今から114年前の1908年のこの日、初めての日本人移民がサントス港に到着しました。笠戸丸がサントス海峡に差し掛かった時、花火の音が聞こえ、ブラジル人が私たち移民を歓迎してくれていると思ったと伝え聞いています。
翌日、下船した移民は、現在、移民博物館になっているサンパウロ市ブラス地区の移民収容所に運ばれ、そこで、健康診断や移民契約などを済ませ、それぞれの配耕地に向かいました。
ここから、すべての移民のブラジルでの旅が始まりました。彼らはコーヒー農園で契約農として働き、異なる言語、食べ物、調理法、気候などに直面し、故国への想いを強くしました。
やがて、第2次世界大戦が勃発し、ブラジルと日本は敵対することになり、日本人移民はブラジルの敵性国民として扱われ、移民子弟は、文化、生活習慣、食生活の違いなどからいじめや差別にあい、社会生活において多くの苦難を味わうことになりました。
そのため、77年前にあたる当時の移民子弟はブラジルの文化や食習慣を自らが身につけ、ブラジル人になりたいと願い、日本文化や日本から距離を置くようになりました。
このような歴史をたどり、114年が経過した現在はどうでしょうか。ブラジル国民の記念日である「日本人移民の日」に、先達やその子孫が尊厳や存在感を保ち、敬意や秩序を大切にし、研究(調査)、文化、教育、知識の適応性や価値づけなどを持って、ブラジル社会の建設と発展に貢献、寄与したことを深く刻印したいと願います。

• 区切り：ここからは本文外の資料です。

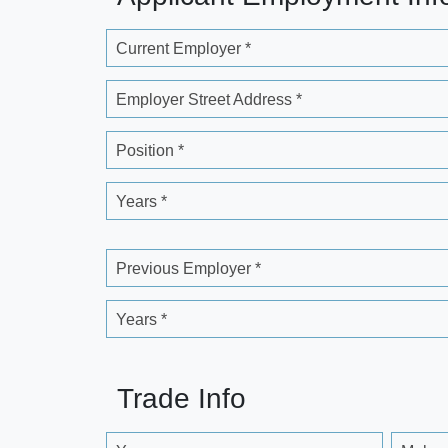
Current Employer *
Employer Street Address *
Position *
Years *
Previous Employer *
Years *
Trade Info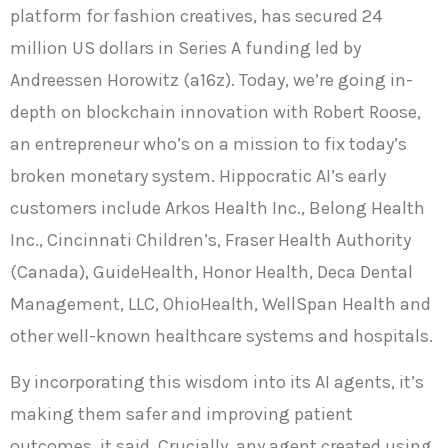
platform for fashion creatives, has secured 24
million US dollars in Series A funding led by
Andreessen Horowitz (a16z). Today, we’re going in-
depth on blockchain innovation with Robert Roose,
an entrepreneur who’s on a mission to fix today’s
broken monetary system. Hippocratic AI’s early
customers include Arkos Health Inc., Belong Health
Inc., Cincinnati Children’s, Fraser Health Authority
(Canada), GuideHealth, Honor Health, Deca Dental
Management, LLC, OhioHealth, WellSpan Health and
other well-known healthcare systems and hospitals.
By incorporating this wisdom into its AI agents, it’s
making them safer and improving patient
outcomes, it said. Crucially, any agent created using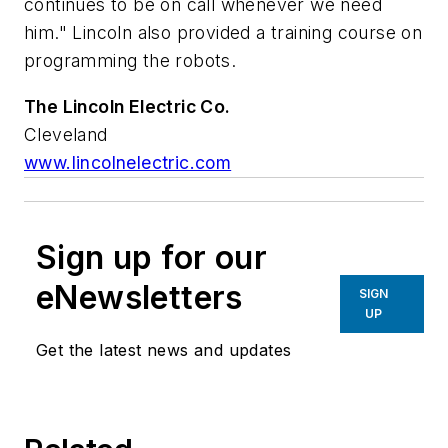
continues to be on call whenever we need
him." Lincoln also provided a training course on
programming the robots.
The Lincoln Electric Co.
Cleveland
www.lincolnelectric.com
Sign up for our
eNewsletters
SIGN
UP
Get the latest news and updates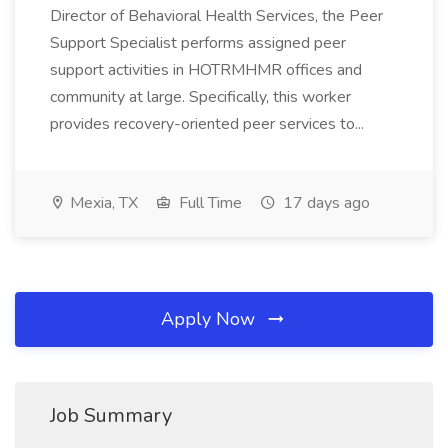
Director of Behavioral Health Services, the Peer
Support Specialist performs assigned peer
support activities in HOTRMHMR offices and
community at large. Specifically, this worker
provides recovery-oriented peer services to...
Mexia, TX
Full Time
17 days ago
Apply Now
Job Summary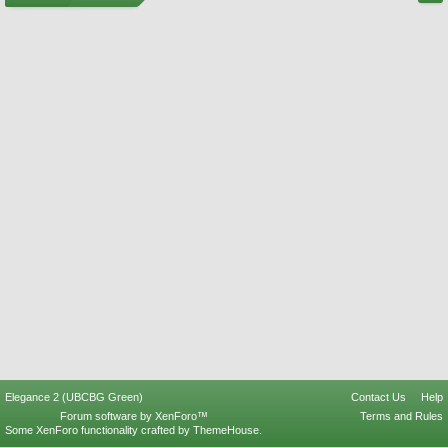
Elegance 2 (UBCBG Green)
Contact Us
Help
Forum software by XenForo™
Terms and Rules
Some XenForo functionality crafted by
ThemeHouse
.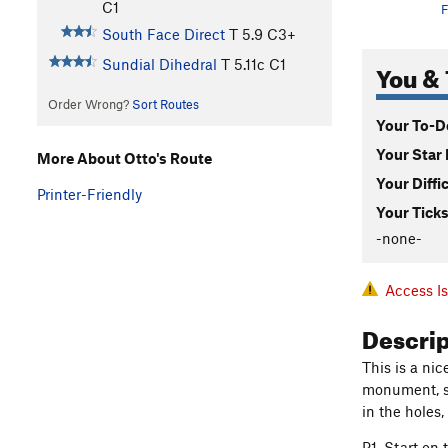
C1
F
South Face Direct
T
5.9
C3+
Sundial Dihedral
T
5.11c
C1
You & 
Order Wrong?
Sort Routes
Your To-Do
Your Star 
More About Otto's Route
Your Diffi
Printer-Friendly
Your Ticks
-none-
Access I
Descri
This is a nic
monument, so
in the holes
P1. Start on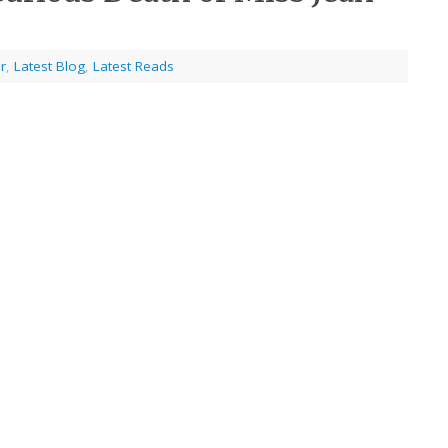
r
,
Latest Blog
,
Latest Reads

日本人移民の先駆者が私たちに残してくれた足跡に感謝し、この繁栄するブラジル社会の一員であることを誇りに思います。
この願いを持って、県連では日本文化や郷土食を広める「フェスチバルドジャポン(日本祭り)」(7月15、16、17日)を実施し、同時にサントス日本移民上陸記念碑、開拓先没者慰霊碑を建立・管理し、日本人移民の歴史や日本文化を後世に伝える努力を続けています。
最後に、移民を送り出した母県と密接な交流を続けている47の都道府県を代表して、すべての皆様の健康と平和を願い、私のメッセージとさせていただきます。